On May 11, 2021, at 11:30.
To participate, please contact: alejandra.mtz.quintero@gmail.com
Abstract: The classic thermodynamic account of life describes organisms as open systems, which compensate their internal low entropy by an increased dissipation in their surroundings. An intuitive consequence of this account is that complex living systems would seem to necessarily decrease the potential for life in their environment by their increased entropy production.
Within this framework, some accounts have attempted to explain biological organisation as a manifestation of the second law and the tendency to increase entropy; others have rejected this position as reductionist and moved to an account of biological organisation in non-thermodynamic terms. However, even if thermodynamics cannnot give a full account of biological organisation, there is in all cases a thermodynamic background to biological phenomena which needs to be accounted for in an understanding of the materiality of life.
In this context, James Lovelock’s idea, according to which a planet with life could be distinguished because of a thermodynamic disequilibrium in its atmospheric composition, shifts the discussion to the planetary scale, where the presence of Life becomes the explanans of a certain thermodynamic configuration. This observation, which corresponds to the Gaïan principle according to which Life modifies its physical environment to improve and maintain its own conditions of existence, has been recently developed in a systematic way by German physicist Axel Kleidon.

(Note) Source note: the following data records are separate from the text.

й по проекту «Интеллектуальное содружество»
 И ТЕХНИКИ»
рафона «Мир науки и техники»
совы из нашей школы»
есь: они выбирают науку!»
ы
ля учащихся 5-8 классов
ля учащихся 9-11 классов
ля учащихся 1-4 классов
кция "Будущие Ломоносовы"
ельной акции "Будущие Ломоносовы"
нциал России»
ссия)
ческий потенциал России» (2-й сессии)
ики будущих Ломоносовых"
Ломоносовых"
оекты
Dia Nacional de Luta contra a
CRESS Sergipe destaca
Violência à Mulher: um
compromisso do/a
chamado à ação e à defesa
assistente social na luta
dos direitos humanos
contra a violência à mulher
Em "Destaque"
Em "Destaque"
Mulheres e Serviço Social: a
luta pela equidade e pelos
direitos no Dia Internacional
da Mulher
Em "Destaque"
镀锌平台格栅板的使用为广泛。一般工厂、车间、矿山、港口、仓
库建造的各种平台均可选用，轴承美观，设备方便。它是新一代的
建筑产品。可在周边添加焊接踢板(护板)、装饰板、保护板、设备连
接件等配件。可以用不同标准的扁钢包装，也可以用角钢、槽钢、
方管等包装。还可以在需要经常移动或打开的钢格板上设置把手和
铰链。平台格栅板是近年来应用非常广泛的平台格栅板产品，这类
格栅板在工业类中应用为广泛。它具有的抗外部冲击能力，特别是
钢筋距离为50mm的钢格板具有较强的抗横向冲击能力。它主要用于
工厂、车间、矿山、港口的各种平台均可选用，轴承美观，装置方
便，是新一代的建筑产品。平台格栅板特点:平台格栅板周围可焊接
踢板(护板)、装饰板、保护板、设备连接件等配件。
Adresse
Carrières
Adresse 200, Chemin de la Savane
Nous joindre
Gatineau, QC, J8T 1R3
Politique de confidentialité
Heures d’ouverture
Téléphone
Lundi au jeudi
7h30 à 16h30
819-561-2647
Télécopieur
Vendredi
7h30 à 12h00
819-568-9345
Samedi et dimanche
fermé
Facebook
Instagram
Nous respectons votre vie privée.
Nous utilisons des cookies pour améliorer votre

From this planetary standpoint, it is Life together with its physical environment that has to be considered as the primordial open, far from equilibrium dissipative system. So, while individual organisms or complex organisations within the Earth can be described as dissipative systems if considered separately from the whole, a full thermodynamic account needs to integrate them in the planetary scale, where they might (or might not) function as part of the global material organisation that sustains a low entropy environment.